Parameter	Test Item 3-Methylpyrazol			Positive Control
Absorption before exposi­tion	0.2374	0.2185	0.2050	0.2547	0.2671	0.2273
Absorption after exposition	1.3363	1.6360	1.2228	2.3060	2.3432	2.2018
Opacity before exposition	1.7272	1.6540	1.6034	1.7975	1.8495	1.6878
Opacity after exposition	21.6898	43.2554	16.7034	202.2949	220.3728	159.1622
Opacity Difference	19.9626	41.6014	15.1000	200.4974	218.5233	157.4744

IVIS

Test Group	IVIS	Mean IVIS	Relative Standard Deviation IVIS
Negative Control 0.9% NaCI	0.0679	-0.2160	-114.5%
	-0.3296
	-0.3860
Test Item 3-Methylpyrazol	78.9060	85.7370	10.5%
	95.9428
	82.3609
Positive Control 10% NaOH	226.2218	215.7930	14.9%
	241.4682
	179.6888

Interpretation of results:

Category 1 (irreversible effects on the eye) based on GHS criteria

Conclusions:

It can be concluded that 3 -Methylpyrazole possesses very severe eye irritation potential.

Executive summary:

This in vitro study was performed to assess the corneal irritation and damage potential of 3-Methylpyrazolby quantitative measurements of changes in opacity and permeability in a bovine cornea.

The test item 3-Methylpyrazolwas brought onto the cornea of a bovine eye which previously had been incubated with cMEM without Phenol red at 32±1°C for one hour and whose opacity had been determined. The test item was incubated on the cornea for 10 minutes at 32±1°C. After removal of the test item and two hours post-incubation, opacity and permeability values were measured.

Physiological sodium chloride solution was used as negative control, sodium hydroxide (10% solution in demineralised water) was used as positive control.

The positive control induced a very severe irritation on the cornea, mean IVIS was 215.7930.

The negative control showed no irritation, mean IVIS was -0.2160.

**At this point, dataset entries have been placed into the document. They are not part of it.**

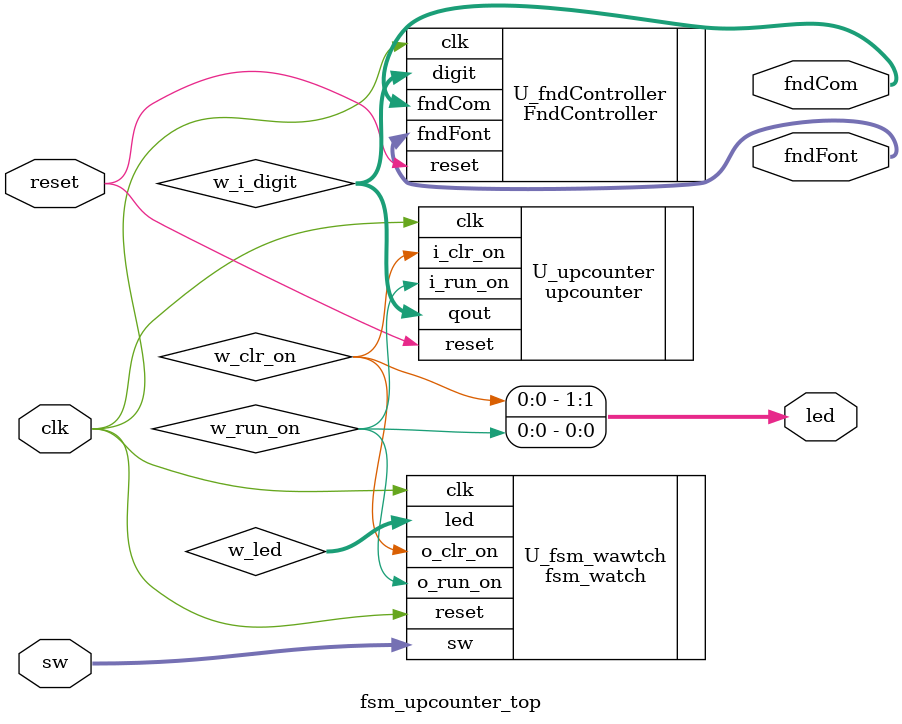
<source format=v>
`timescale 1ns / 1ps

module fsm_upcounter_top(
    input clk,
    input reset,
    input [1:0] sw,
    output [3:0] fndCom,
    output [7:0] fndFont,
    output [1:0] led
    );

    wire [13:0] w_i_digit;
    wire [1:0] w_led;
    wire w_run_on;
    wire w_clr_on;

    fsm_watch U_fsm_wawtch(
        .clk(clk),
        .reset(clk),
        .sw(sw),
        .led(w_led),
        .o_run_on(w_run_on),
        .o_clr_on(w_clr_on)
    );

    upcounter U_upcounter(
        .clk(clk),
        .reset(reset),
        .i_run_on(w_run_on),
        .i_clr_on(w_clr_on),
        .qout(w_i_digit)
    );

    FndController U_fndController(
        .clk(clk),
        .reset(reset),
        .digit(w_i_digit),
        // output
        .fndCom(fndCom),
        .fndFont(fndFont)
    );

    assign led[0] = w_run_on;
    assign led[1] = w_clr_on;

endmodule

</source>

The test item was tested pure. A mean IVIS of 85.7370 was calculated, corresponding to a classification as very severely eye irritant.

No observations were made which might cause doubts concerning the validity of the study outcome. The test is considered valid.

It can be concluded that 3 -Methylpyrazole possesses very severe eye irritation potential.